The Gaudi monks haven't come out yet. Maybe this is the time to experiment with different ways to make guilds skills and archetypes work?
There's a pretty clear answer to this (to me at least). Lusternia is built around its guilds. You join the game to play as a specific guild, not some nebulous Wyrd / not-Wyrd faction follower. There's just not as much meat to that.
Further, let's say you join to be a dark and mysterious wiccan. You want to get some delicious RP along these lines, but there are no guild members to show you the ropes. Sure you can RP with commune members but it *is not the same*. Guild RP can be some of the most powerful in the game; it is focused, it gets down into particulars that orgRP just cannot do.
Stepping away from guildRP is thus not the way to go. Re-examining the number of guilds is the best solution, though you say it will not happen. I find that to be unfortunate, because guildRP is pretty consistently the richest in the game.
When you can get it.
I don't feel like that's a bad thing. I just feel that things are so stretched out that such RP is far less available than it could / should be, leaving possible enthusiastic RPers out in the cold.
We need to genuinely ask ourselves why aren't they staying? Is it the lack of advancement? Are they not getting the proper help they deserve?
I think we really should reassess the roles we assign some of the members. I kind of agree...The ambassador and the aides should move away from city/commune enemyings and look at ways to make novices feel a part of the group. When I used to play other muds, I remember I felt like I never really knew anyone.
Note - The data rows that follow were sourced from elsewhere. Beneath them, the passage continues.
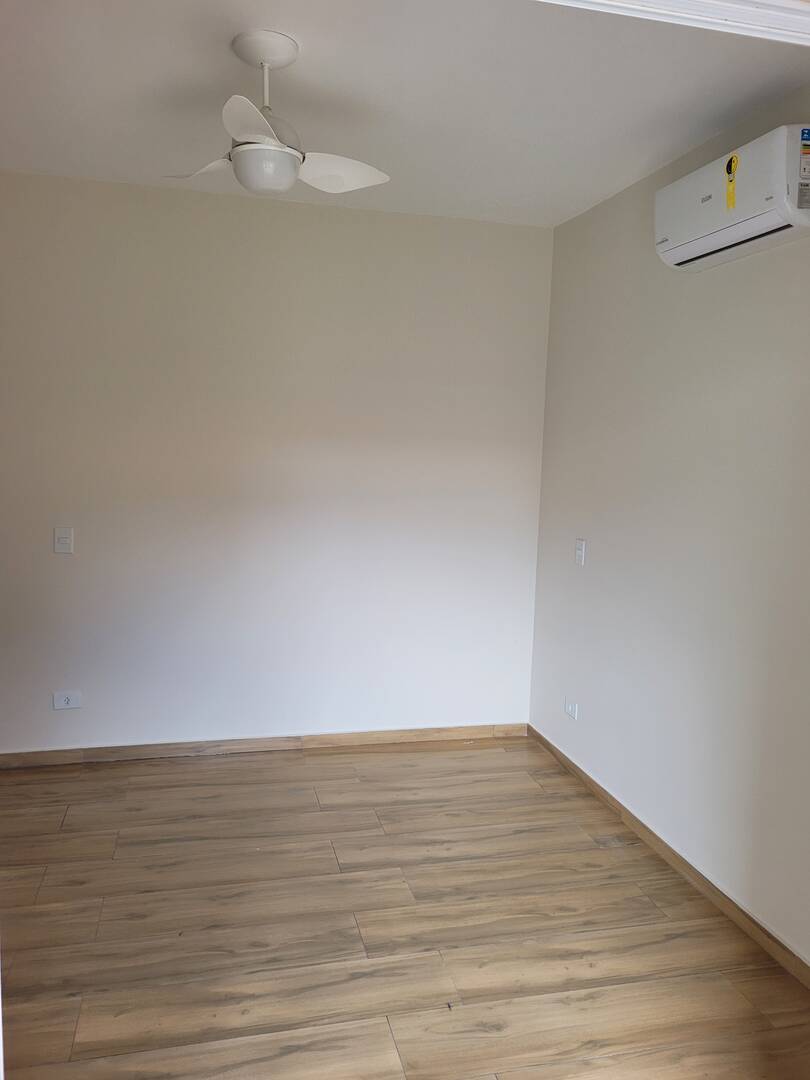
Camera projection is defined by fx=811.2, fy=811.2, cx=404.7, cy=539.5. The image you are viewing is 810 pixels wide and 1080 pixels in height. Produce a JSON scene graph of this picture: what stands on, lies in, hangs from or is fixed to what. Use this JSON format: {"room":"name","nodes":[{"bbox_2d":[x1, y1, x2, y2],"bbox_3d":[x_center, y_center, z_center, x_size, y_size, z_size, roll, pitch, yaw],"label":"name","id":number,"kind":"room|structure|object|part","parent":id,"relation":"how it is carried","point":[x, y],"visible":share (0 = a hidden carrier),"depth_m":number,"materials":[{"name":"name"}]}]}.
{"room":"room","nodes":[
{"label":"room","id":0,"kind":"room"},
{"bbox_2d":[0,170,554,755],"bbox_3d":[-1.016,-0.269,3.829,3.662,2.634,0.142,0,7,-14],"label":"back wall","id":1,"kind":"structure","parent":0,"point":[392,228],"depth_m":3.83,"materials":[{"name":"white paint"}]},
{"bbox_2d":[53,527,73,553],"bbox_3d":[-1.539,0.003,3.653,0.075,0.118,0.016,0,7,-14],"label":"light switch","id":2,"kind":"object","parent":1,"relation":"attached to","point":[63,541],"visible":0.99,"depth_m":3.65,"materials":[{"name":"white plastic"}]},
{"bbox_2d":[52,690,81,710],"bbox_3d":[-1.558,0.740,3.737,0.121,0.083,0.011,0,7,-14],"label":"wall socket","id":3,"kind":"object","parent":1,"relation":"attached to","point":[63,702],"visible":0.99,"depth_m":3.73,"materials":[{"name":"white plastic"}]},
{"bbox_2d":[0,722,528,767],"bbox_3d":[-0.960,1.005,3.910,3.288,0.077,0.014,0,7,-14],"label":"baseboard","id":4,"kind":"structure","parent":1,"relation":"attached to","point":[377,740],"depth_m":3.96,"materials":[{"name":"brown wood"}]},
{"bbox_2d":[0,737,809,1079],"bbox_3d":[-0.708,1.354,1.765,4.464,0.100,4.711,0,7,-14],"label":"floor","id":5,"kind":"structure","parent":0,"point":[334,768],"depth_m":2.55,"materials":[{"name":"brown wood"}]},
{"bbox_2d":[0,0,809,227],"bbox_3d":[-0.563,-1.429,2.180,3.936,0.116,3.331,0,7,-14],"label":"ceiling","id":6,"kind":"structure","parent":0,"point":[223,57],"depth_m":2.53,"materials":[{"name":"white paint"}]},
{"bbox_2d":[163,29,388,194],"bbox_3d":[-0.380,-1.190,2.314,0.626,0.410,0.599,3,7,12],"label":"ceiling fan","id":7,"kind":"object","parent":6,"relation":"hanging from","point":[268,141],"visible":0.99,"depth_m":2.25,"materials":[{"name":"white plastic"}]},
{"bbox_3d":[-0.577,-1.109,2.406,0.329,0.048,0.263,3,7,12],"label":"blade","id":8,"kind":"part","parent":7,"relation":"part of","materials":[{"name":"white plastic"}]},
{"bbox_3d":[-0.371,-1.025,2.015,0.220,0.053,0.392,0,7,-14],"label":"blade","id":9,"kind":"part","parent":7,"relation":"part of","materials":[{"name":"white plastic"}]},
{"bbox_3d":[-0.212,-1.095,2.429,0.320,0.055,0.332,5,7,28],"label":"blade","id":10,"kind":"part","parent":7,"relation":"part of","materials":[{"name":"white plastic"}]},
{"bbox_2d":[532,0,808,45],"bbox_3d":[0.218,-0.654,1.298,2.048,1.525,0.286,0,7,-14],"label":"crown molding","id":11,"kind":"structure","parent":6,"relation":"attached to","point":[704,1],"depth_m":1.41,"materials":[{"name":"white paint"}]},
{"bbox_2d":[527,86,809,968],"bbox_3d":[1.154,-0.057,2.649,0.142,2.621,3.198,0,7,-14],"label":"right wall","id":12,"kind":"structure","parent":0,"point":[690,287],"depth_m":2.92,"materials":[{"name":"white paint"}]},
{"bbox_2d":[564,697,578,719],"bbox_3d":[0.776,0.791,3.808,0.011,0.079,0.114,0,7,-14],"label":"wall socket","id":13,"kind":"object","parent":12,"relation":"attached to","point":[570,709],"visible":0.99,"depth_m":3.80,"materials":[{"name":"white plastic"}]},
{"bbox_2d":[574,538,586,565],"bbox_3d":[0.808,0.055,3.759,0.016,0.118,0.073,0,7,-14],"label":"light switch","id":14,"kind":"object","parent":12,"relation":"attached to","point":[579,550],"visible":0.99,"depth_m":3.75,"materials":[{"name":"white plastic"}]},
{"bbox_2d":[526,724,809,988],"bbox_3d":[1.014,1.186,2.880,0.014,0.076,2.842,0,7,-14],"label":"baseboard","id":15,"kind":"structure","parent":12,"relation":"attached to","point":[617,804],"depth_m":2.87,"materials":[{"name":"brown wood"}]},
{"bbox_2d":[654,123,809,271],"bbox_3d":[1.049,-1.040,2.515,0.210,0.269,0.718,0,7,-14],"label":"air conditioner","id":16,"kind":"object","parent":12,"relation":"attached to","point":[744,225],"visible":0.99,"depth_m":2.40,"materials":[{"name":"white plastic"}]},
{"bbox_2d":[724,153,739,209],"bbox_3d":[0.995,-1.097,2.476,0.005,0.154,0.056,0,7,-14],"label":"yellow sticker","id":17,"kind":"object","parent":16,"relation":"attached to","point":[733,157],"visible":0.98,"depth_m":2.48,"materials":[{"name":"yellow paper"}]},
{"bbox_2d":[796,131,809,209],"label":"energy label","id":18,"kind":"object","parent":16,"relation":"attached to","point":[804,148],"visible":0.99,"depth_m":2.24,"materials":[{"name":"white paper"}]}
]}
The Bull Altar is nice, but considering it is pretty much all we have in regard to Bull, it is kind of lame. Especially for the effort involved. It is -not- something a relative newbie can do just for fun, due to the difficulty in influencing the necessary mobs and then being able to go get astral bulls. Bull gets summed up in two to three sentences, and I can tell a newbie that without forcing them to wait until they are ready to do the quest alone. I don't think it does any good to talk it up and set up people for disappointment once they get to the end.
I know Nejii and Sadie both worked hard and roughly got unresponsiveness over what they were going for. No one wants a repeat of what happened to the Nekotai and Scorpion. I think it's unfair to expect the players to start building on something that could easily crumble if the administration already has ideas set in stone.
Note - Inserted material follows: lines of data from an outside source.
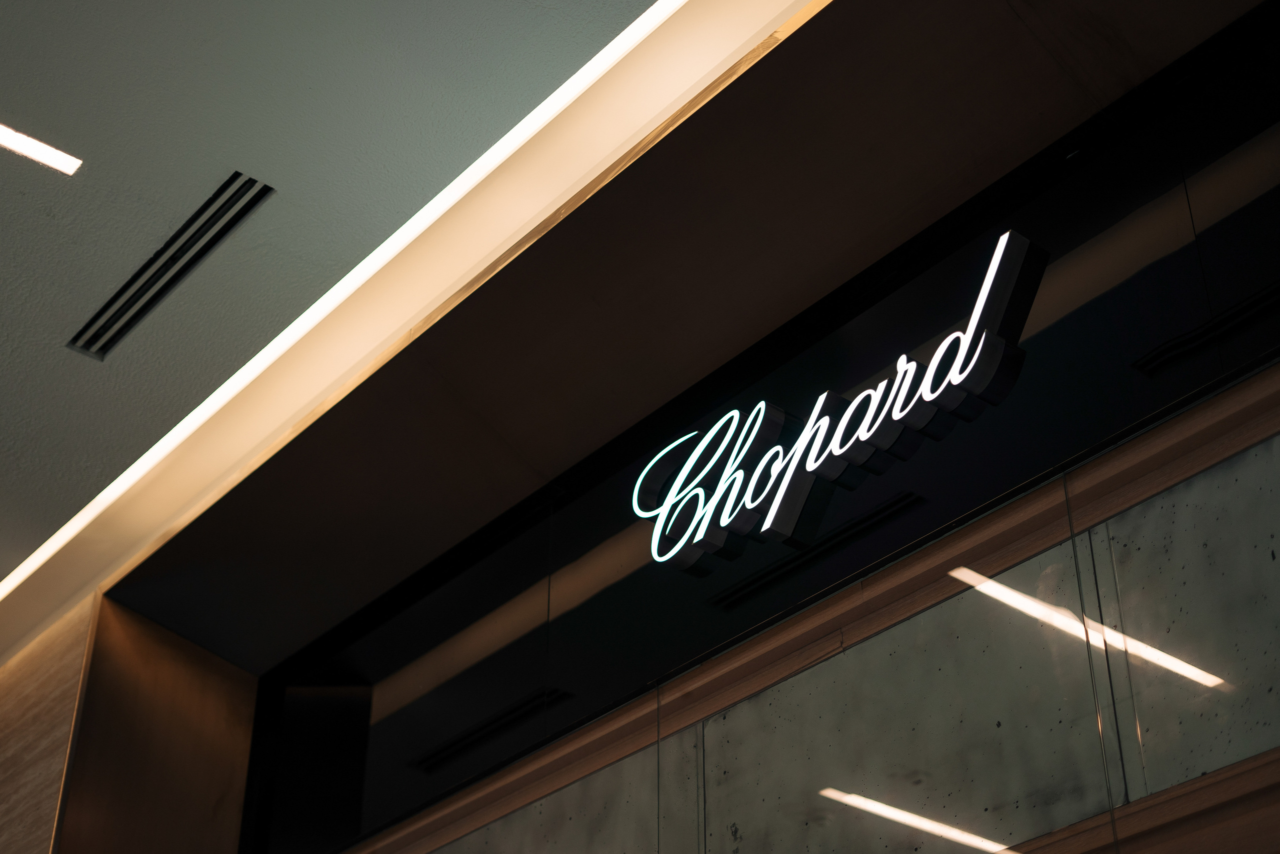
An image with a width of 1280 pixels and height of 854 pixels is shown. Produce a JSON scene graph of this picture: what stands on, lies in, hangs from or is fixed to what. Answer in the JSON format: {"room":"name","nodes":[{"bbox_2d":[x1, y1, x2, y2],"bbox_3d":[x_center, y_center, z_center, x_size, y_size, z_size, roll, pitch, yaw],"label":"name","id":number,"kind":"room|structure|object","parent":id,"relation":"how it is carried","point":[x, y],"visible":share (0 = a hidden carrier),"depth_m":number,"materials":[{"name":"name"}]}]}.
{"room":"shop","nodes":[
{"label":"shop","id":0,"kind":"room"},
{"bbox_2d":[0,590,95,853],"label":"wood panel wall","id":1,"kind":"structure","parent":0,"point":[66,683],"depth_m":5.32,"materials":[{"name":"brown wood"}]},
{"bbox_2d":[27,594,258,853],"bbox_3d":[-1.401,2.141,4.573,0.788,3.486,0.246,24,-39,-33],"label":"wood panel wall","id":2,"kind":"structure","parent":0,"point":[214,797],"depth_m":5.15,"materials":[{"name":"brown wood"}]},
{"bbox_2d":[0,0,677,598],"bbox_3d":[-1.620,-1.241,2.863,5.339,0.122,9.868,24,-39,-33],"label":"ceiling","id":3,"kind":"structure","parent":0,"point":[31,205],"depth_m":3.83,"materials":[{"name":"paint"}]},
{"bbox_2d":[0,122,81,175],"bbox_3d":[-1.486,-0.683,3.641,0.688,0.006,0.071,24,-39,-33],"label":"ceiling light","id":4,"kind":"object","parent":3,"relation":"in","point":[48,158],"visible":0.99,"depth_m":3.78,"materials":[{"name":"white plastic"}]},
{"bbox_2d":[67,172,272,362],"bbox_3d":[-1.085,-0.365,4.101,0.120,0.011,0.810,24,-39,-33],"label":"air vent","id":5,"kind":"object","parent":3,"relation":"in","point":[246,182],"visible":0.96,"depth_m":4.09,"materials":[{"name":"metal"}]},
{"bbox_2d":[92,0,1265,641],"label":"ceiling","id":6,"kind":"structure","parent":0,"point":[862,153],"depth_m":3.89,"materials":[{"name":"paint"}]},
{"bbox_2d":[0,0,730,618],"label":"led strip light","id":7,"kind":"object","parent":6,"relation":"attached to","point":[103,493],"visible":0.93,"depth_m":4.13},
{"bbox_2d":[259,0,1279,853],"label":"storefront","id":8,"kind":"object","parent":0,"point":[1153,265],"visible":0.87,"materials":[{"name":"black glass"}]},
{"bbox_2d":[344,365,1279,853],"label":"wooden trim","id":9,"kind":"structure","parent":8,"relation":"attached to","point":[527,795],"depth_m":3.24,"materials":[{"name":"brown wood"}]},
{"bbox_2d":[633,225,1045,576],"bbox_3d":[0.372,-0.010,3.777,0.053,0.380,1.172,24,-39,-33],"label":"neon sign","id":10,"kind":"object","parent":8,"relation":"attached to","point":[770,518],"visible":0.98,"depth_m":3.66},
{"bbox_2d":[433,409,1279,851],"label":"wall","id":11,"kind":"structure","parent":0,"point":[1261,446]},
{"bbox_2d":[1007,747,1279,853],"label":"wooden trim","id":12,"kind":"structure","parent":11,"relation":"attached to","point":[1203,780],"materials":[{"name":"brown wood"}]}
]}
I can't speak for the whole guild, but I'd totally be down for something like Everiine suggested. Even adding nothing more than a merged channel (I do like the Shofangi guildhall) could do a lot.
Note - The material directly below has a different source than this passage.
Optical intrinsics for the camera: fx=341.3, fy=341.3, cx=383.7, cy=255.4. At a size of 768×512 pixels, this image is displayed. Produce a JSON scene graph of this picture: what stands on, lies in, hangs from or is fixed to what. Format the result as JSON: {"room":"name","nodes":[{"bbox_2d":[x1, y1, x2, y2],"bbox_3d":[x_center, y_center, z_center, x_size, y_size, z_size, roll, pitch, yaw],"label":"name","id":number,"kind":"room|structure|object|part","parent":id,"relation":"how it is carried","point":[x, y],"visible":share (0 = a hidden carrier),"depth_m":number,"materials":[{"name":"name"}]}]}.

And please note that I'm not suggesting every guild gets the same tasks. Each guild can customise their specific requirements and whether or not they'd even use this system. Although judging from the rather lacking responses, I'm guessing it'll never make it into the game anyway, heh.
So basically my view is, go ahead and make stuff up and have fun with it. Build all you can. If it changes, it changes, but you'll still have fun doing it.